Claude s'échevelle
Cycle des Télrange #1
12/02/19
Il en a fallu du temps avant que Claude pût profiter de la vie. C'était un genre de Samson moderne, de Raiponce réelle : quelle touffe il se traînait ! Partout où il mettait la motte, on se retournait avec étonnement et courait conter l'affaire en battant des mains dans l'air. Crépus par endroits, lisses à d'autres, ondulés pour le reste, ces cheveux semblaient compiler les plus extravagantes singularités du domaine capillaire. Par moments, ils cachaient le corps du pauvre Claude qui se voyait contraint de râteler des heures encore pour apercevoir la lueur du jour. Oh, sa vie sociale en connut les effets, pour sûr ! Je me souviens par exemple de la fois où il avait invité à dîner une demoiselle qui ne l'avait encore jamais vu ; la jeune femme s'était nouée entre deux boucles profondes. La désincarcération dura deux jours, et fut couverte par tous les médias, ravis d'échapper un instant à la monotonie des massacres publics hebdomadaires. Il perdit contact avec sa famille, à l'exception de son sixième frère Frank, qui se lançait justement dans le commerce de perruques, oreillers garnis et autres produits manufacturés à base de fibre humaine. L'entreprise avait fait faillite en quelques mois, faute de volontaires pour s'aventurer là-dedans. Et puis, ils sont tous comme ça dans cette famille, bizarres, et l'excentrisme naturel de Frank n'était pas non plus pour attirer les clients, mais c'est là un sujet où s'appesantir longtemps. En effet, vint un jour où Claude s'impatienta : comment tenir plus longtemps dans ces conditions ? Il organisa un concours fastueux, dont le lauréat empocherait l'intégralité de sa fortune : celui qui parviendrait à couper les cheveux de Claude Télrange serait couronné meilleur coiffeur de l'univers. Les plus prestigieux artisans-sécateurs se ruèrent en raids au manoir familial. Les hélicoptères de la télévision restaient à distance raisonnable, de peur d'emmêler leurs hélices. Les participants se coalisaient en escouades pour rivaliser avec les cohortes de mercenaires rameutés par les lobbys du shampoing.

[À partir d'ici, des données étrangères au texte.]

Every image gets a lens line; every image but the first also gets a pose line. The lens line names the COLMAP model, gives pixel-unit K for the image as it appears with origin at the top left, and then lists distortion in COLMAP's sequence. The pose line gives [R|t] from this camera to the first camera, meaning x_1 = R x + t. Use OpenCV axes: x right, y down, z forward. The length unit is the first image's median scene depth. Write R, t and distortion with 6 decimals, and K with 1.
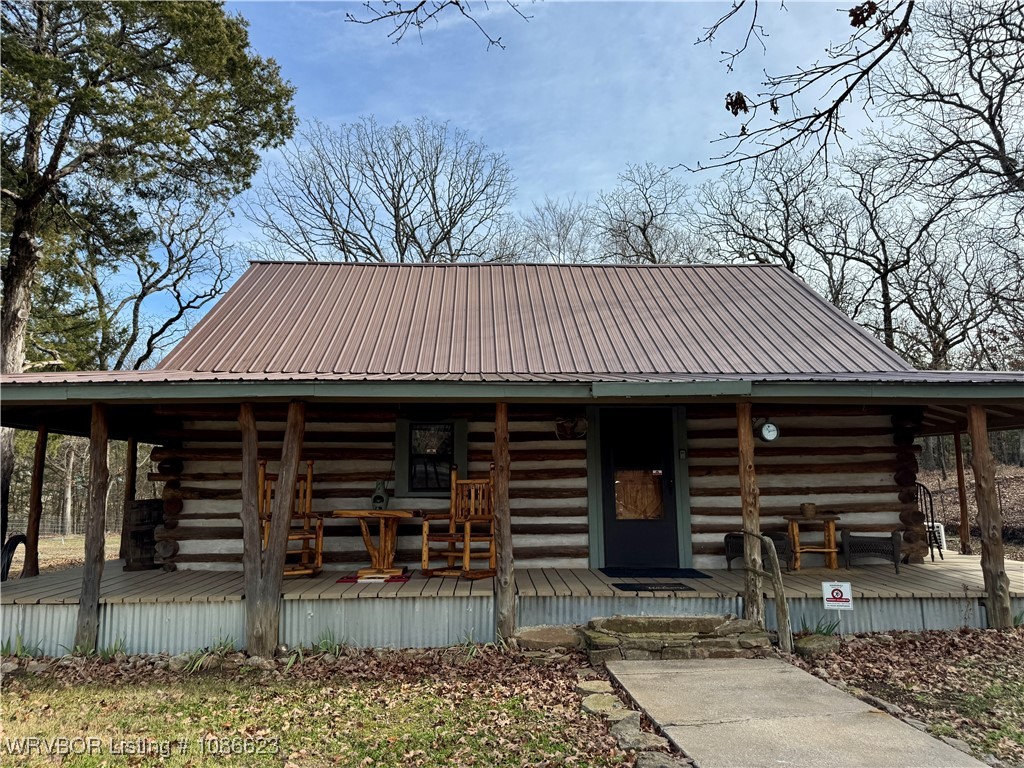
lens RADIAL K [[729.0, 0, 508.2], [0, 729.0, 387.5], [0, 0, 1]] dist [0.010244, -0.007685]
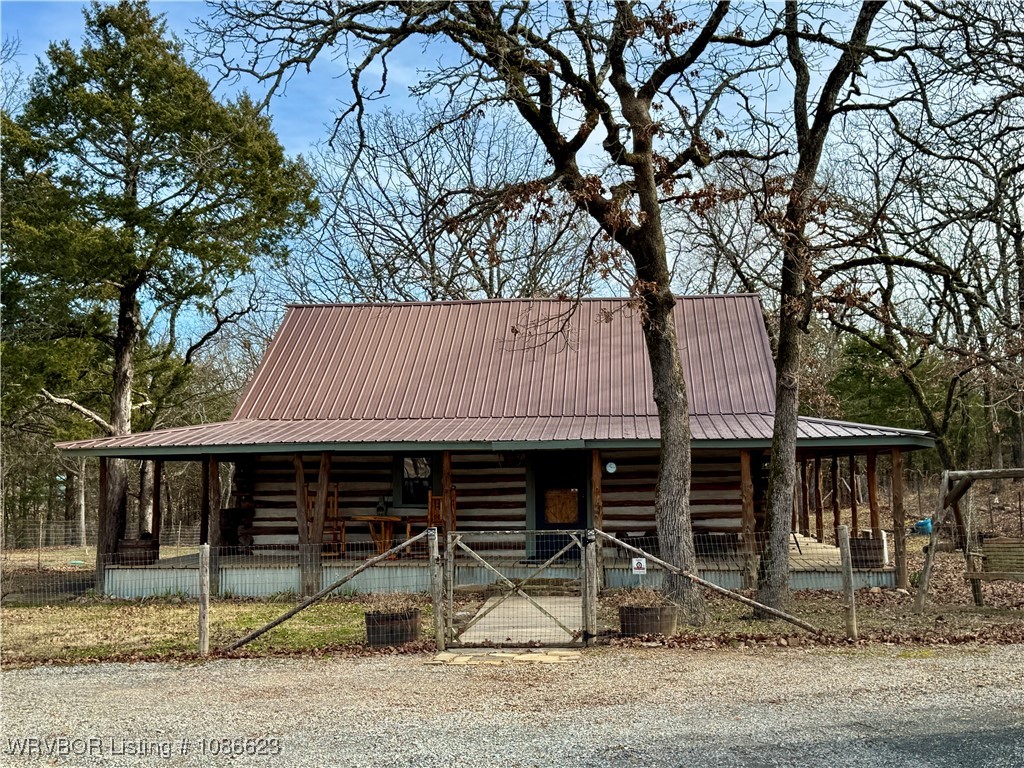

Contre toute attente, ce fut un jeune militaire ambitieux, le lieutenant Soupape, qui délivra Claude. Le tondeur improvisé s'était laissé porter par les courants capillaires qui se meuvaient à vitesse décoiffante. Ceux qui luttaient finissaient coincés entre les mèches contrariées. En s'acheminant vers les profondeurs, Soupape découvrit cent reliques d'enfance pourrissantes. Il fut ballotté de monde en monde, voyageur intrépide de l'architectonique poilante : il voguait dans les chambres mouvantes où frémissaient les souvenirs d'une vie ; ceux qu'on croche au passage, qu'on retient avec soi, qu'on refuse de laisser couler. Au fil des cases, le lieutenant retraça les petits déboires du manoir Télrange, les mille tracas des jours passés, les amours boutonneuses, jusqu'aux nattes plus sombres – des tresses entrelardées de deuils, les tristesses qui traînent et travaillent comme un lest. Il remonta le flux, jusqu'à toucher le crâne. Le cuir chevelu palpitait avec insatiété : il dévorait les proies prises dans ses fils pour en produire plus. Fasciné par le monstre, le soldat empoigna Claude par le front, serra son poignard, et le scalpa consciencieusement. Tout fier de sa trouvaille, il reçut dix milliards en pension, le grade de caporal pour la peine, et confia la peau pendante aux ingénieurs, qui en firent des grenades encombrantes, des air-bags sécurisés, et des têtes à coiffer.
Aujourd'hui, Claude vit chez Frank. On dit qu'il sourit tout le jour, et qu'il porte un chapeau.